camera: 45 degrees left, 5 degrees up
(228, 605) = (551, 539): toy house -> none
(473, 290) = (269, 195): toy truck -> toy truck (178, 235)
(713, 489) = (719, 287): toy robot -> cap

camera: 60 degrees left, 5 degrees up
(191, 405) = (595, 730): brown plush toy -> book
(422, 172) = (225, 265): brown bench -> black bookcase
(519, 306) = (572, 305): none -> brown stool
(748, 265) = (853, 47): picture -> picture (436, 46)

════

EXERCISE REQUIREMENTS
Precisely the line with "(228, 605) = (551, 539): toy house -> none" and the lines after it, up to the last line of the entries above, are to be reproduced, and nothing more.

ANSWER FOR THIS EXERCISE
(228, 605) = (551, 539): toy house -> none
(473, 290) = (269, 195): toy truck -> toy truck (178, 235)
(713, 489) = (719, 287): toy robot -> cap

camera: 60 degrees left, 5 degrees up
(191, 405) = (595, 730): brown plush toy -> book
(422, 172) = (225, 265): brown bench -> black bookcase
(519, 306) = (572, 305): none -> brown stool
(748, 265) = (853, 47): picture -> picture (436, 46)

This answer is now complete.